The Declaration of Public Health Emergency has been expanded to include the county, the 11th to date.

All cases are travel-associated. There have been no locally-acquired cases of Zika in Florida. None of the confirmed cases involve pregnant women.

Only about 1 in 5 people infected with Zika virus are symptomatic. Zika fever is a mild illness. Severe disease requiring hospitalization is uncommon. Signs and symptoms of Zika fever may include: acute onset of low-grade fever, rash, joint pain, conjunctivitis (reddening of eye), body aches, headache, eye pain, and vomiting. Treatment is symptomatic since there is no specific treatment against the virus. Illness typically resolves within a week.

The Ministry of Health of Brazil has reported an increase in the numbers of newborns with microcephaly in areas experiencing Zika virus outbreaks. Further studies are being conducted to investigate this concern. There are many causes of microcephaly in babies, including genetic abnormalities, environmental factors, and some infections acquired during pregnancy.

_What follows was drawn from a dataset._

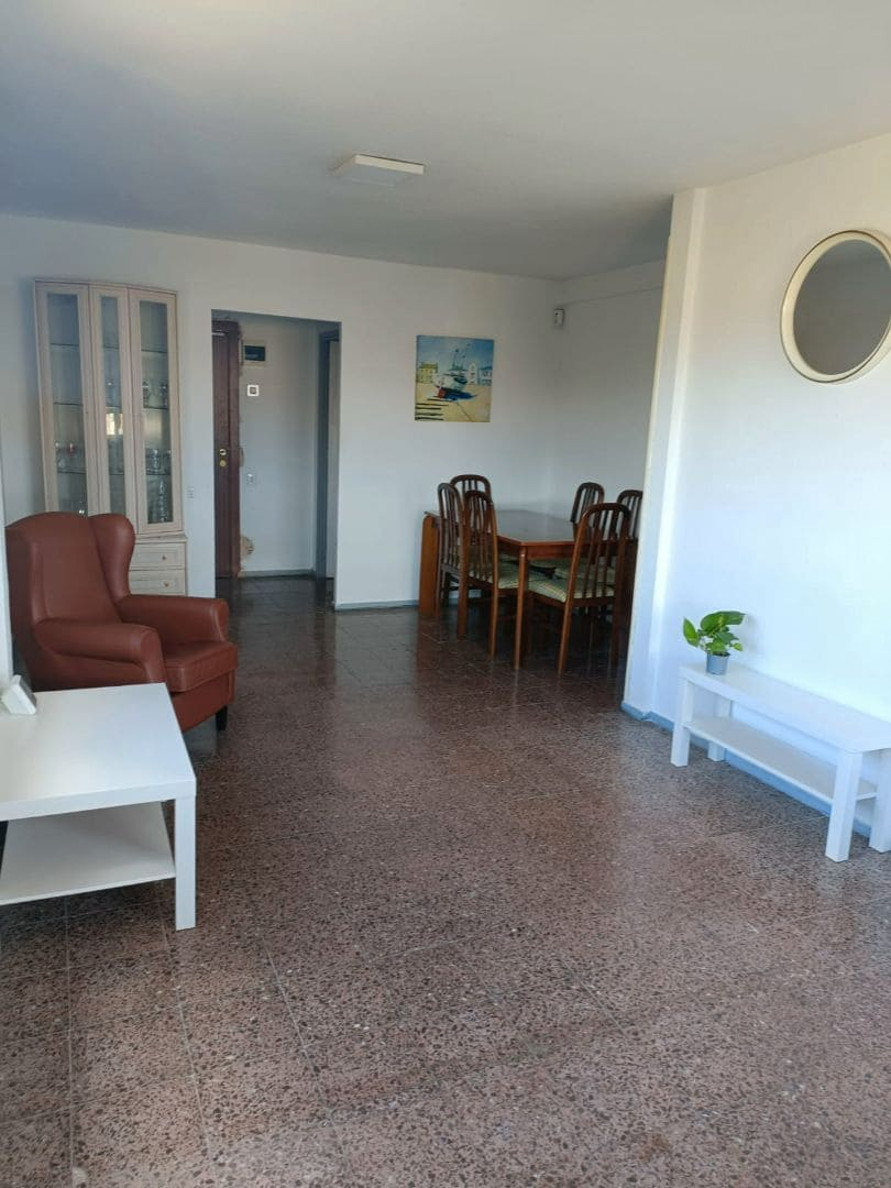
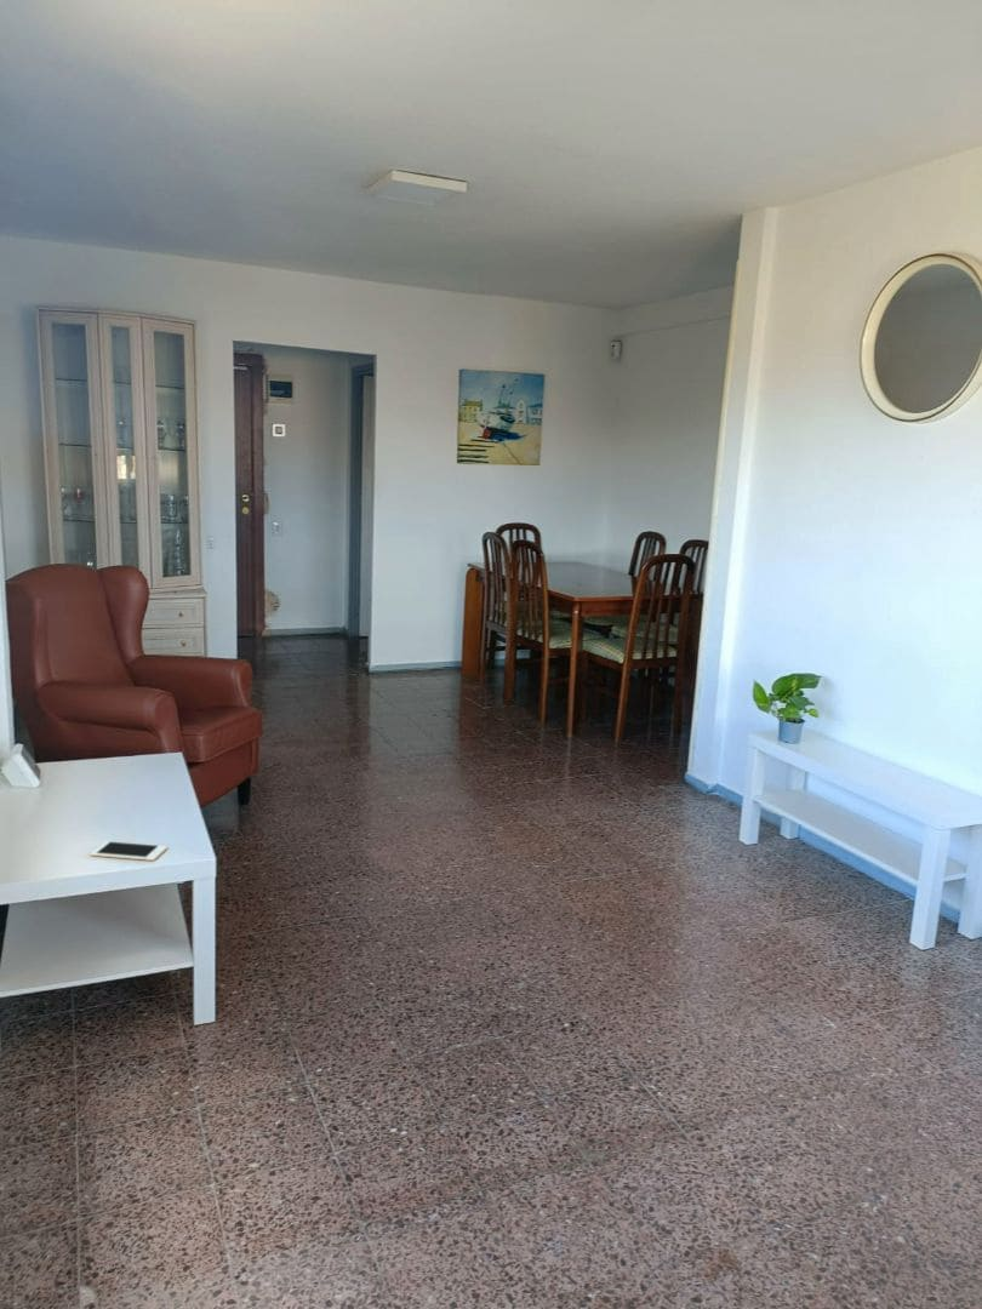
+ cell phone [89,840,169,862]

Travelers to a tropical or sub-tropical area (Africa, Asia, Caribbean, Mexico, Central and South America), can protect themselves from Zika and other mosquito-borne diseases by following these prevention suggestions: Using insect repellent, covering skin and choosing a hotel or lodging with air conditioning or screens on windows and doors or sleeping under a mosquito bed net when outside or in a room that is not screened.